Is the Gender Wage Gap Linked to Depression or Anxiety?

By No machine-readable author provided. Webber assumed (based on copyright claims). [Public domain], via Wikimedia Commons

Are you a woman who makes less money than your husband or partner? Are you depressed because the wage disparity between genders seems unfair? A new study suggests the wage gap between men and women in America could be one reason why women have a higher level of depression.

The Study:

Women who earn a lower income than a man with similar levels of education and experience, were 2.5 times more likely than men to have major depression. However, women who had incomes similar to their male peers didn’t have a greater risk of depression, the study revealed.

Dr. Jonathan Platt, Ph.D at Columbia University, states, “Our results show that some of the gender disparities in depression and anxiety may be due to the effects of structural gender inequality in the workforce and beyond.”

He further states, “The social processes that sort women into certain jobs, compensate them less than equivalent male counterparts, and create gender disparities in domestic labor have material and psychosocial consequences.”

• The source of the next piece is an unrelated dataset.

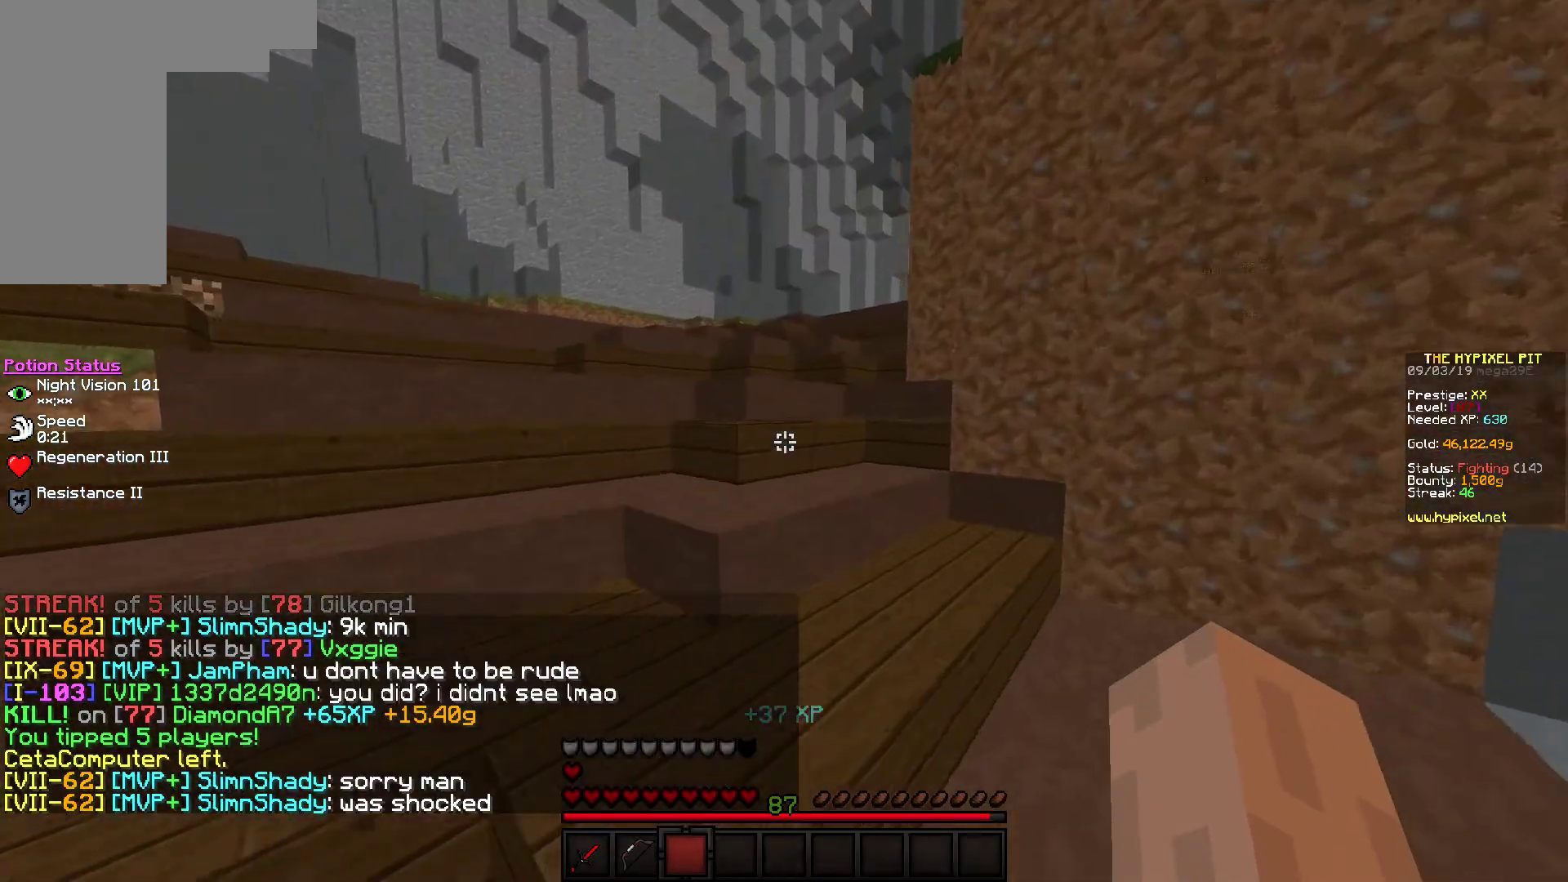
{"keys": ["w"], "mouse": [], "events": []}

The results of the study was published in the January 2016 issue of the journal Social Science & Medicine.

Researchers reviewed data from more than 22,000 working adults between the ages of 30 to 65 years of age. The information in the study was collected between 2001 and 2002.

Overall in the study, it was determined women were two times more likely than men to be diagnosed with depression within the past year.

In addition to finding women who earned less than men were more likely to be depressed, investigators also found these women had more than double the risk of generalized anxiety disorder.

However, when researchers again broke down the results according to earnings, they saw the gender gap was what made a difference. Women who earned less than a man were four times more likely to suffer from anxiety disorder. The risk for women who earnings were similar to their male counterparts was significantly decreased.

These findings suggest females may be more likely to put the blame on earning less on themselves, and not on gender discrimination, the study authors found.

In Closing:

Dr. Platt states, “If women internalize these negative experiences as reflective of inferior merit, rather than the result of discrimination, they may be at an increased risk for depression and anxiety disorders.”

The study’s senior author, Katherine Keyes, a professor of epidemiology at Columbia University said, “Our findings suggest that policies must go beyond prohibiting overt gender discrimination, like sexual harassment.”

“It’s commonly thought that gender differences in depression and anxiety have biological roots,” stated Dr. Keyes in a press release.

However, she went on to add, “these results suggest that such differences are much more socially constructed than previously thought, indicating that gender disparities in psychiatric disorder are malleable and arise from unfair treatment.”

It’s vital to remember the study wasn’t designed to prove a cause and effect relationship between income disparity and mental illness, just to find an association.